Outside of recreation and entertainment, drones have many beneficial applications and uses. In industrial sectors, UAVs are being deployed to inspect hazardous work sites, while on a commercial level, businesses are utilizing drones for aerial photography and experimenting with drone delivery.
In the US, various state Department of Transportation (DOT) groups are leveraging UAVs for surveillance, real-time monitoring, and data gathering.
A report released by the American Association of State Highway and Transportation Officials (AASHTO) suggests the practice has become increasingly widespread. AASHTO found that 20 state DOTs are already using drones on a daily basis. The 15 groups are in the initial testing and research phase.
What are state patrollers and local law enforcement using drones for?

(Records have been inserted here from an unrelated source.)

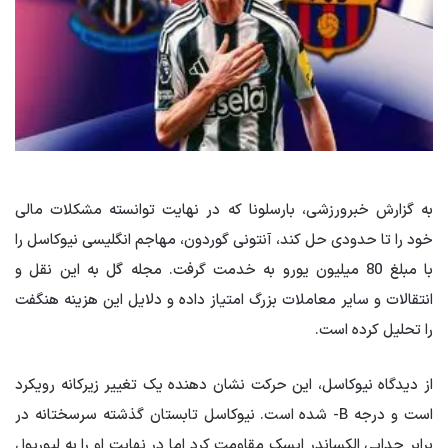
به گزارش خبرورزشی، بارسلونا که در نهایت توانسته مشکلات مالی
خود را تا حدودی حل کند، آنتونی گوردون، مهاجم انگلیسی نیوکاسل را
با مبلغ 80 میلیون یورو به خدمت گرفت. مجله گل به این نقل و
انتقالات و سایر معاملات بزرگ امتیاز داده و دلایل این هزینه هنگفت
را تحلیل کرده است.
از دیدگاه نیوکاسل، این حرکت نشان دهنده یک تغییر زیرکانه رویکرد
است و درجه B- شده است. نیوکاسل تابستان گذشته سرسختانه در
برابر جدایی الکساندر ایسک مقاومت کرد اما در نهایت او را به لیورپول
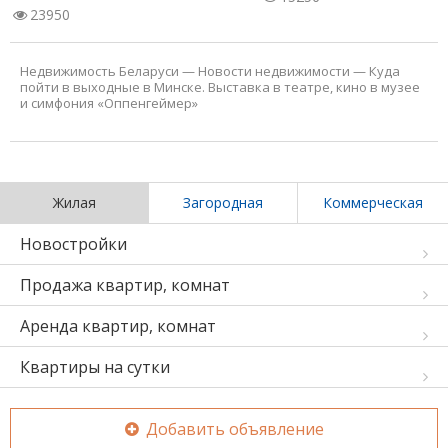
23950
Недвижимость Беларуси
—
Новости недвижимости
—
Куда
пойти в выходные в Минске. Выставка в театре, кино в музее
и симфония «Оппенгеймер»
Жилая
Загородная
Коммерческая
Новостройки
Продажа квартир, комнат
Аренда квартир, комнат
Квартиры на сутки
Добавить объявление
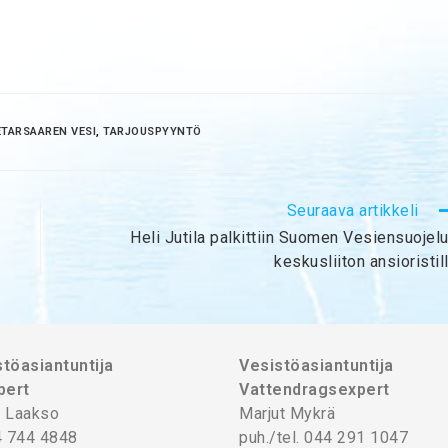
ETARSAAREN VESI
,
TARJOUSPYYNTÖ
Seuraava artikkeli
Heli Jutila palkittiin Suomen Vesiensuojel
keskusliiton ansioristil
töasiantuntija
Vesistöasiantuntija
pert
Vattendragsexpert
 Laakso
Marjut Mykrä
4 744 4848
puh./tel. 044 291 1047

AASHTO surveyed the DOTs, and these are the top responses:
- capture images and videos
- public outreach programs and educational events
- bridge inspections
- emergency response
"This is another example of how state DOTs are advancing innovation to improve safety and productivity for the traveling public," said Bud Wright AASHTO Executive Director. "Drones are being used to significantly cut the time it takes to gather data, which is leading to major time and cost savings."
Drone Adoption on the Rise
North Carolina Department of Transportation (NCDOT) was the first state DOT to adopt drone technology for official use. According to a 2017 study released by the group, the compact aircrafts can help state DOTs save time and money on emergencies situations, such as highway collisions.
During the study, officials compared a response to a stimulated crash on a busy roadway. The first group to respond was the highway patrol Collision Reconstruction Unit, which took two hours to assess the situation. On the other hand, local drone pilots only took 25 minutes to gather the same data, using three UAVs.
From a cost perspective, the traditional DOT emergency response team spent $12,900 on the stimulated investigation. By comparison, the experimental drone team spent $3,600 on the mission.
More DOTs have started to adopt drones or consider drones for their department. It is easy to see the appeal, drones allow for safer, faster, better data collection.